___ Supplied records

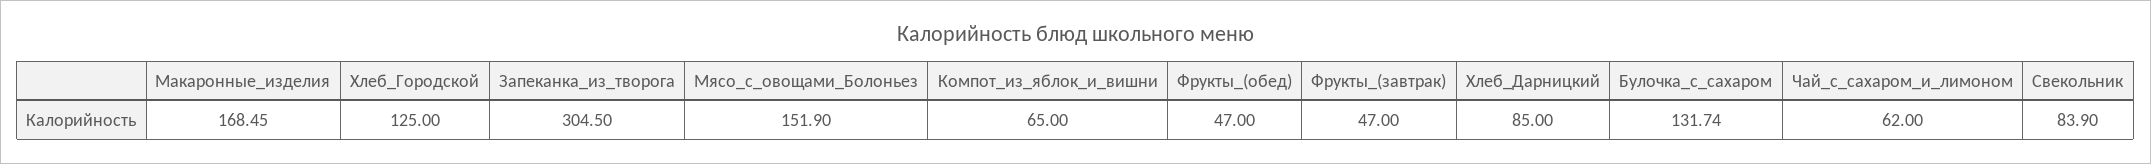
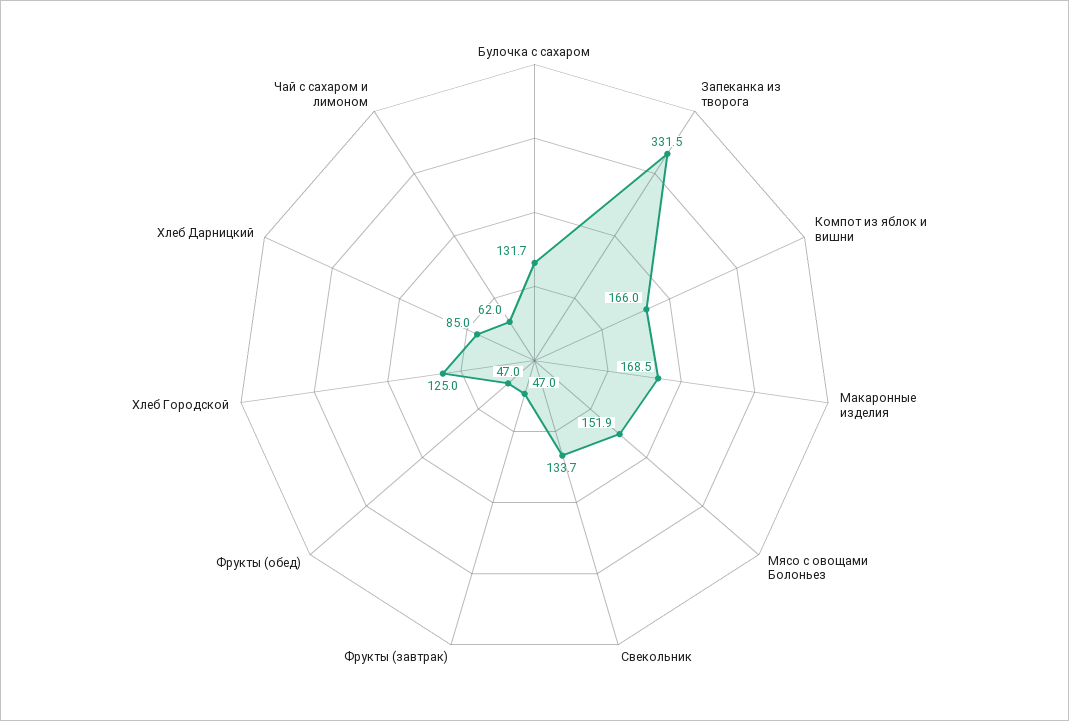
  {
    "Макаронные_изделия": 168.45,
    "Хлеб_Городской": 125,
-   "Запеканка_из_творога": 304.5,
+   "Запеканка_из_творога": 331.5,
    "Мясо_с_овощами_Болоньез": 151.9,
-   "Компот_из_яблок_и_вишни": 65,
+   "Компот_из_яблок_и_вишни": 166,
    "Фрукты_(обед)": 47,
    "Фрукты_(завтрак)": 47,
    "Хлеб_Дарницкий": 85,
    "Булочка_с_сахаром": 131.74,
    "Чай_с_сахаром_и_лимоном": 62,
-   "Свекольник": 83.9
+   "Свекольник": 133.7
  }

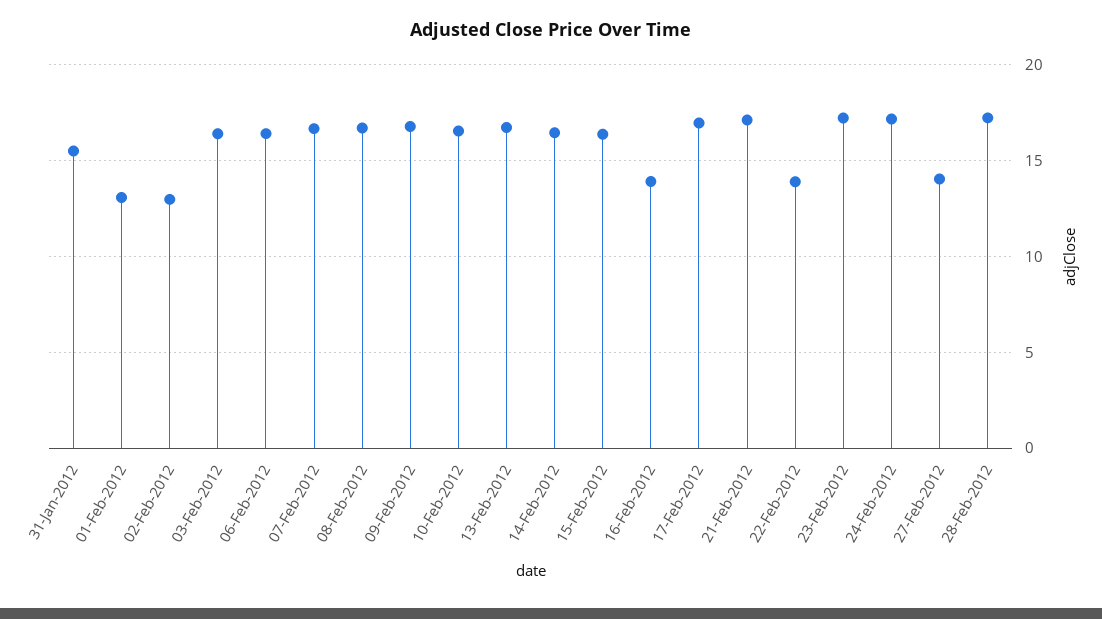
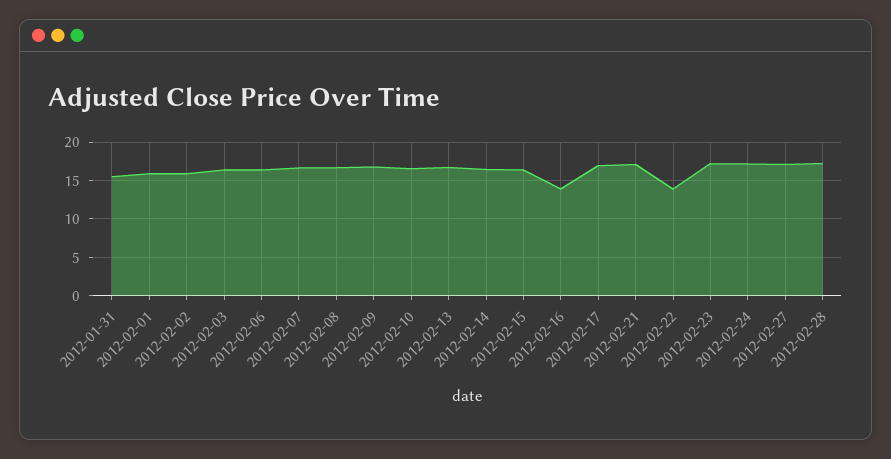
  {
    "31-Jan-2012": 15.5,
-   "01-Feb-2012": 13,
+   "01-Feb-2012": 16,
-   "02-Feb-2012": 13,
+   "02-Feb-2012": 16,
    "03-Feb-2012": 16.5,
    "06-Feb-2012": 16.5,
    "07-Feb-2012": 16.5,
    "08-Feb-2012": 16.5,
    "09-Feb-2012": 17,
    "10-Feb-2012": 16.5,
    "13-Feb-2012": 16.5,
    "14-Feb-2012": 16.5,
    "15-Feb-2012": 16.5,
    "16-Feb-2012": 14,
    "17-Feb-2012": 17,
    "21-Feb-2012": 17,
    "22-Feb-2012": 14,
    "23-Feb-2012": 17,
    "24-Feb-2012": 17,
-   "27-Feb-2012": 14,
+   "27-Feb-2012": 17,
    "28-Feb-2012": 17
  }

______

Output each line exactly as shown above; no pictures go in the copy.

- Answer to the problem
  {
    "Макаронные_изделия": 168.45,
    "Хлеб_Городской": 125,
-   "Запеканка_из_творога": 304.5,
+   "Запеканка_из_творога": 331.5,
    "Мясо_с_овощами_Болоньез": 151.9,
-   "Компот_из_яблок_и_вишни": 65,
+   "Компот_из_яблок_и_вишни": 166,
    "Фрукты_(обед)": 47,
    "Фрукты_(завтрак)": 47,
    "Хлеб_Дарницкий": 85,
    "Булочка_с_сахаром": 131.74,
    "Чай_с_сахаром_и_лимоном": 62,
-   "Свекольник": 83.9
+   "Свекольник": 133.7
  }

  {
    "31-Jan-2012": 15.5,
-   "01-Feb-2012": 13,
+   "01-Feb-2012": 16,
-   "02-Feb-2012": 13,
+   "02-Feb-2012": 16,
    "03-Feb-2012": 16.5,
    "06-Feb-2012": 16.5,
    "07-Feb-2012": 16.5,
    "08-Feb-2012": 16.5,
    "09-Feb-2012": 17,
    "10-Feb-2012": 16.5,
    "13-Feb-2012": 16.5,
    "14-Feb-2012": 16.5,
    "15-Feb-2012": 16.5,
    "16-Feb-2012": 14,
    "17-Feb-2012": 17,
    "21-Feb-2012": 17,
    "22-Feb-2012": 14,
    "23-Feb-2012": 17,
    "24-Feb-2012": 17,
-   "27-Feb-2012": 14,
+   "27-Feb-2012": 17,
    "28-Feb-2012": 17
  }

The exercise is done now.